Há quase quatro anos, a presença da personagem Harley Quinn (papel, à primeira vista, perfeito para Margot Robbie) minimizou os estragos promovidos na adaptação para as telas chamada Esquadrão Suicida. Com mudança de status social, agora, bebum e solteira, Arlequina — uma espécie de heroína torta, nos moldes de um Deadpool — bem poderia se afundar na sofrência. Ágil, reativa e insegura, ela se descola do tóxico relacionamento vivido com Coringa, em termos inusitados: perambula por Gotham City, na qual promove sabotagem industrial, e, de posse de um arsenal com efeitos multicoloridos, investe contra um universo altamente misógino.

Sem a leveza do carisma, Arlequina tropeça em meio mundo que sente ojeriza por suas atitudes do passado.

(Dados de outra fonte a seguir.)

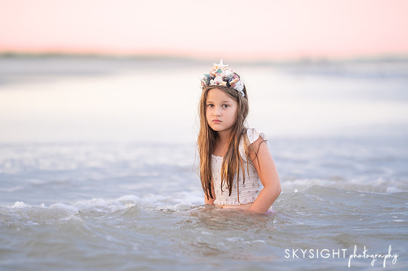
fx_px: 2365
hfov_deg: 9.9
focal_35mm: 209
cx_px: 209
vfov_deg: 6.6
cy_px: 140
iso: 640
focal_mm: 200
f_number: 2.8
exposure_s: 1/200
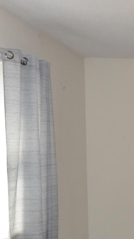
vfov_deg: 35.1
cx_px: 244
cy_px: 160
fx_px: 373
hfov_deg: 16.8
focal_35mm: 59
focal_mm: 14
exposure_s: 1/100
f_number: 7.1
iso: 2000
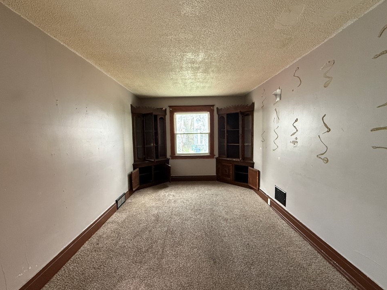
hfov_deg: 98.2
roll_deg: +1.4
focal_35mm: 15
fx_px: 168
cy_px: 148
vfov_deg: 81.7
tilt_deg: -3.6
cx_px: 191
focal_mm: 2.22
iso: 400
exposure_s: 1/69
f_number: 2.2
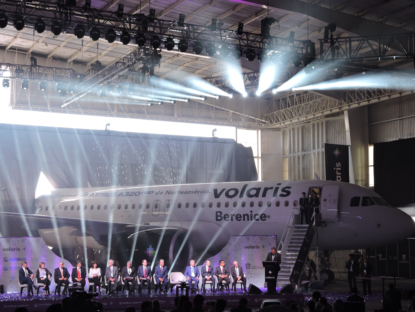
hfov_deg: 32.2
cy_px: 156
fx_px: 719
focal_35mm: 60
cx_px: 208
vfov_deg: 24.4
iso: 125
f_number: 4.2
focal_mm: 10.7
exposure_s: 1/30
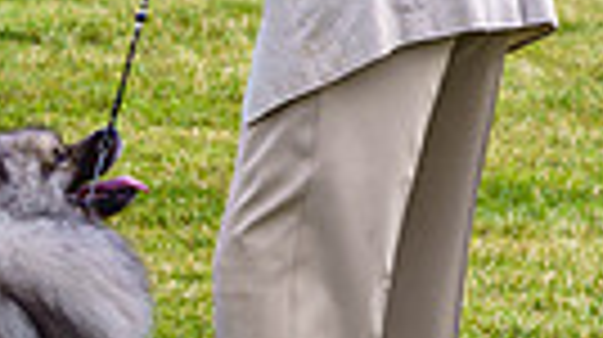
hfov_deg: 6.6
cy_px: -88
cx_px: 1125
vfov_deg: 3.8
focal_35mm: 318
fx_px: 5078
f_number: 4
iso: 200
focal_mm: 70
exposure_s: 1/500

De engraçado, Arlequina traz as associações com a hiena de estimação e um castor empalhado.

Numa estrada em que está a passos do encontro com o vilão Máscara Negra (Ewan McGregor), Arlequina vai constituir uma irmandade, de laços tão fracos quanto superficiais, junto a tipos como Canário Negro (Jurnee Smollett-Bell), a agente de polícia Renee Montoya (Rosie Perez) e Cassandra Cain (Ella Jay Basco), uma menina dedicada a pequenos roubos. Mesmo com algumas coreografias de lutas arrojadas, há efeito, nas cenas finais, que faz lembrar a novela Os Mutantes. Para compensar, a trama (escrita por Christina Hodson) dirigida por Cathy Yan acopla, sombria e desconfortável cena de machismo, numa boate com clima aos moldes dos inferninhos de David Lynch, em que uma personagem é obrigada a dançar, acossada, em cima de uma mesa.

O enredo alterado do longa, com lacunas de cronologia, é cortesia da protagonista que, como o vilanesco Máscara Negra (esse, sem razão de existir, mas apoiado pelo divertido fiel escudeiro, papel de Chris Messina), traz doses de caprichos e alucinações. Numa das melhores, devaneia, num paralelo com o número musical de Os homens preferem as loiras (1953). De comportamento alterado, e gênese explicada por desenho animado (logo no início do filme), Arlequina se mostra uma solitária criatura, com excessos de atitudes.

Num plano de paródia aos filmes de ação, o longa (que não tem essa pretensão) funciona. Fica claro que todo e qualquer inimigo das minas são os homens. Aves de Rapina tem um lamento que não se sustenta. Tal qual um unicórnio, Arlequina parece se divertir (sozinha), enquanto distribui cores e purpurinas na telona e espera por degustar o melhor sanduíche de ovo pelo qual é aficionada. Melhor no filme é a presença da forasteira Caçadora (Mary Elizabeth Winstead), que entra muda e quase sai calada. Ainda assim, impressiona.